Total RNA was isolated using Trizol-LS from three biological replicates for each condition. Library construction was performed using NEBNext poly(A) mRNA magnetic isolation module (New England Biolabs, E7490) and NEBNext Ultra Directional RNA library preparation kit for Illumina (New England Biolabs, E7420). The total RNA input amount for the poly(A) kit was 150 ng total. After poly(A) selection, all material was taken through library construction. Fifteen cycles of PCR were performed for PCR amplification. After library constructions, the samples were validated using a 2200 Tapestation system and high-sensitivity D1000 ScreenTape kit. Libraries were quantified using the Kapa Biosystems library quantification kit (catalog no. KK4828) and the Bio-Rad CFX96 instrument. Each lane of sequencing was pooled into a 21-plex (21 samples per lane) with unique barcodes over four total lanes. Pooled libraries are also quantified using the Kapa Biosystems library quantification kit (catalog no. KK4828) and the Bio-Rad CFX96 instrument. These pools are then denatured to 16 pM with 1% phix and sequenced on an Illumina HiSeq 2000 instrument. The sequencing length read was paired-end 50 bp.

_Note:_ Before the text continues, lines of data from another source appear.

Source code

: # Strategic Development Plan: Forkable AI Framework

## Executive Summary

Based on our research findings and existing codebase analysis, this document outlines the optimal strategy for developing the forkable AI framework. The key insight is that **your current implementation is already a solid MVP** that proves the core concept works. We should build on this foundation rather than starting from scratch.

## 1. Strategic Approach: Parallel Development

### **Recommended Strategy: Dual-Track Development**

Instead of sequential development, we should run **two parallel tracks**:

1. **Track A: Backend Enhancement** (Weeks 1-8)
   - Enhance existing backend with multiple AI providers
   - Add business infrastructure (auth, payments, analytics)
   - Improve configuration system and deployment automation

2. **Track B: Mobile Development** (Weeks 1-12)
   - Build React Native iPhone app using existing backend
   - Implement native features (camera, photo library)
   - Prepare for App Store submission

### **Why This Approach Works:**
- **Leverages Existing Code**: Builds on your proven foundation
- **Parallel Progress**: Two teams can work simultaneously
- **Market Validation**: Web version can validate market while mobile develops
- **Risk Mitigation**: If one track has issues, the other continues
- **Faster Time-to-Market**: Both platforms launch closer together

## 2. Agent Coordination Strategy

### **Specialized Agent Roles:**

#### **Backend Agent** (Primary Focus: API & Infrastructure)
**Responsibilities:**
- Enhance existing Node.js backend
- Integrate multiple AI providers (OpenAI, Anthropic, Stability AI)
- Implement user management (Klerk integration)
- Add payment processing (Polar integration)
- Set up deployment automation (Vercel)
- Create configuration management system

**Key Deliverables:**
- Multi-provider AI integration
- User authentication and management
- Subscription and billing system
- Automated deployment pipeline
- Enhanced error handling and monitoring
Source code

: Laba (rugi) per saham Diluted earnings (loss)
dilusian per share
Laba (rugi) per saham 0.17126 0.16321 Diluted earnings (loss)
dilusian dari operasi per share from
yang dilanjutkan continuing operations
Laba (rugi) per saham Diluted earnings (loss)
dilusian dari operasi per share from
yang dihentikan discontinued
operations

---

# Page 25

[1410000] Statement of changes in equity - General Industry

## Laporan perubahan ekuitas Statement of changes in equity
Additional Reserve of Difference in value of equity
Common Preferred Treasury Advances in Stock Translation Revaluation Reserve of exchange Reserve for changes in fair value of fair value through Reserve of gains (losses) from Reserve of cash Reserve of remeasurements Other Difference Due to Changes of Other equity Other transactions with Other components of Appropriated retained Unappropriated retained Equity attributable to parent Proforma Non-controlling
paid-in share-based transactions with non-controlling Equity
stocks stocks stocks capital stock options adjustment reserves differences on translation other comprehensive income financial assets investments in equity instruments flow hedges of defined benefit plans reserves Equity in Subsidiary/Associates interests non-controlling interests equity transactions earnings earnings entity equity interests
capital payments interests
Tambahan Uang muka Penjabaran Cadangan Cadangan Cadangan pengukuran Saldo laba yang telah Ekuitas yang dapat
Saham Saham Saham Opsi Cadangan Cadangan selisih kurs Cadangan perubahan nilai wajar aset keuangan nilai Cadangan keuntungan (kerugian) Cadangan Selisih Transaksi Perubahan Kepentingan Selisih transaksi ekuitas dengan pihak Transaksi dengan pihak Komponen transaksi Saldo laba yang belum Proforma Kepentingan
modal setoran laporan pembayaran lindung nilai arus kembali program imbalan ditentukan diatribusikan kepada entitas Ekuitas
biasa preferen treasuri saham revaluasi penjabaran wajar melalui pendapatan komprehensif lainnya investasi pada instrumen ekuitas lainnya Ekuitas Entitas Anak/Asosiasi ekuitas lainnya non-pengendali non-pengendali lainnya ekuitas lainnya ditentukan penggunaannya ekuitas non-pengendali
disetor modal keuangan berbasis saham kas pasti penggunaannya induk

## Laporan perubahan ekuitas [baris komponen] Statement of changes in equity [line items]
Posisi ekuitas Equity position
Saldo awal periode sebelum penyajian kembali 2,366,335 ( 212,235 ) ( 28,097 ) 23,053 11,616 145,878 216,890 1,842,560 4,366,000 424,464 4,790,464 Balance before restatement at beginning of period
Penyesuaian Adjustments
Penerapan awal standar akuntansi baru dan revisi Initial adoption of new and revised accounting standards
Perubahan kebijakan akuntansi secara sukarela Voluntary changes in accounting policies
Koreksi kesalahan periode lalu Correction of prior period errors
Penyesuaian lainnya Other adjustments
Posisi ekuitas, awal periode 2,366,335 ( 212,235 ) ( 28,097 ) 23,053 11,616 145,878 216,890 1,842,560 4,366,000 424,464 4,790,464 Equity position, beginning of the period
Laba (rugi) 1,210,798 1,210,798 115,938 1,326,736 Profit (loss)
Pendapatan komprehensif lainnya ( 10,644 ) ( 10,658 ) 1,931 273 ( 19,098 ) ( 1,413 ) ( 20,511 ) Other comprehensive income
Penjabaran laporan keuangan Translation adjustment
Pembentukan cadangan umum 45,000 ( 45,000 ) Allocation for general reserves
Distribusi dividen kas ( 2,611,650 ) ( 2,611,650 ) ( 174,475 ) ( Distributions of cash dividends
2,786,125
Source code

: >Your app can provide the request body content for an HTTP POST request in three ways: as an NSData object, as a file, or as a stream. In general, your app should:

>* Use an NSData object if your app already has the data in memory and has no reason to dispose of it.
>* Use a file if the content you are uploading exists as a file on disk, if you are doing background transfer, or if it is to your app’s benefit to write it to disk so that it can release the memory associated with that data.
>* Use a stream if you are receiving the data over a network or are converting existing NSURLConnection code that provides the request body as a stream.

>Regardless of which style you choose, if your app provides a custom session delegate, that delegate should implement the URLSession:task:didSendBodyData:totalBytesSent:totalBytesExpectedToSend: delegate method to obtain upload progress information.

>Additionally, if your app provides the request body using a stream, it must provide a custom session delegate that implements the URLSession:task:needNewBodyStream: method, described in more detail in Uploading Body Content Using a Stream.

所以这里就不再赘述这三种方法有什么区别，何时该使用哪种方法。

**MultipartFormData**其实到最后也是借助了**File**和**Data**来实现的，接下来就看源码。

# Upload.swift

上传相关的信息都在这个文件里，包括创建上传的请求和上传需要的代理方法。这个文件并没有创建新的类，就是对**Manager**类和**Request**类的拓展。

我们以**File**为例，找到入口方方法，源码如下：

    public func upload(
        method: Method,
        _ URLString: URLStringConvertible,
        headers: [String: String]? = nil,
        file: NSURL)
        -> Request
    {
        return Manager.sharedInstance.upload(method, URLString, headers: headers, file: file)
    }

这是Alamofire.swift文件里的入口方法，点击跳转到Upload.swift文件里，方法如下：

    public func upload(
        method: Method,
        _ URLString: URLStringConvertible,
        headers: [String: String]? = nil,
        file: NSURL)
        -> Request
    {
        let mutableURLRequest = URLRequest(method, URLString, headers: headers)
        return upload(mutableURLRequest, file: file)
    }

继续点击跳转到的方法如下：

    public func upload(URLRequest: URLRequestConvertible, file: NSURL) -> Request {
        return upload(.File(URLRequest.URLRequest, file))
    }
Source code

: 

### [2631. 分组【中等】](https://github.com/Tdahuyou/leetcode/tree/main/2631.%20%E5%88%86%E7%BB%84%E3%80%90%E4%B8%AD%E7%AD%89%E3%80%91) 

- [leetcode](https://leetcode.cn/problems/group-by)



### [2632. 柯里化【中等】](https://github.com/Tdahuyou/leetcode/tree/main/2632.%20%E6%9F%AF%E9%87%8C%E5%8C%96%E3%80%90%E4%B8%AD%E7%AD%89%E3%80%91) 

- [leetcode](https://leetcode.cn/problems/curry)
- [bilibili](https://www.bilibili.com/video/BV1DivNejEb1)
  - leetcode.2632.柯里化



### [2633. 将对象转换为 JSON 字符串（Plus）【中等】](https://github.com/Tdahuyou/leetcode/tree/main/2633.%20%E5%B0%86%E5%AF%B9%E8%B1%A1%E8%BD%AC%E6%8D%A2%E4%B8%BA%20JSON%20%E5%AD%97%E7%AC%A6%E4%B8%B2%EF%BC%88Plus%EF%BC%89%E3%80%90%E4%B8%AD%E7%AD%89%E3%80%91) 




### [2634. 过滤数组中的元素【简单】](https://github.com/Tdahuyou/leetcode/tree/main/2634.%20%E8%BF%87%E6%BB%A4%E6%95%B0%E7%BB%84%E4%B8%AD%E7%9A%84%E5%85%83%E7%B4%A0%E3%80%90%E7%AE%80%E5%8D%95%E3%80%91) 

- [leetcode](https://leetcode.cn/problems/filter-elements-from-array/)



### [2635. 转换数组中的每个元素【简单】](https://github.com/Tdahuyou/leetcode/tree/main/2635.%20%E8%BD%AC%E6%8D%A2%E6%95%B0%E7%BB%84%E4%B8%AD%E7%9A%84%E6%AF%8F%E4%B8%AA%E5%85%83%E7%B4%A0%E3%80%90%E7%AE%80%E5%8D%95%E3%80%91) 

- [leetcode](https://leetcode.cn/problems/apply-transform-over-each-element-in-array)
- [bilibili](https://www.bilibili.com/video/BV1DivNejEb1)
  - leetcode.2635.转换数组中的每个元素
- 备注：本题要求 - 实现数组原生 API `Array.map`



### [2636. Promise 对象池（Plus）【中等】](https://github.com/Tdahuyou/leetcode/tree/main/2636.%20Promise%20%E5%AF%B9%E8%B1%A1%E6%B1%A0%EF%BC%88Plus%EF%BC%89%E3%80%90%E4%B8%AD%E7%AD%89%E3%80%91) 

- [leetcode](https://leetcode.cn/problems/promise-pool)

Methods used for data analysis

STAR aligner (Dobin et al. 2013) was used to map sequencing reads to the mouse reference transcriptome (mm9 assembly). Read counts over transcripts were calculated using HTSeq version 0.6.0 (Anders et al. 2015) based on a current Ensembl annotation file for NCBI37/mm9 assembly. Differential expression analysis was performed using EdgeR (Robinson et al. 2010); genes were classified as differentially expressed based on the cutoffs of at least twofold change and false discovery rate <0.05. Analysis of enriched functional categories among detected genes was performed using DAVID (Subramanian et al. 2005).

Statistics

For steady-state deacetylation/demyristoylation assays, real-time RT–PCR analysis, and EB size and number and spontaneous contractile focus quantification, significance was analyzed using two-tailed Student's t-test. A P-value of <0.05 was considered statistically significant.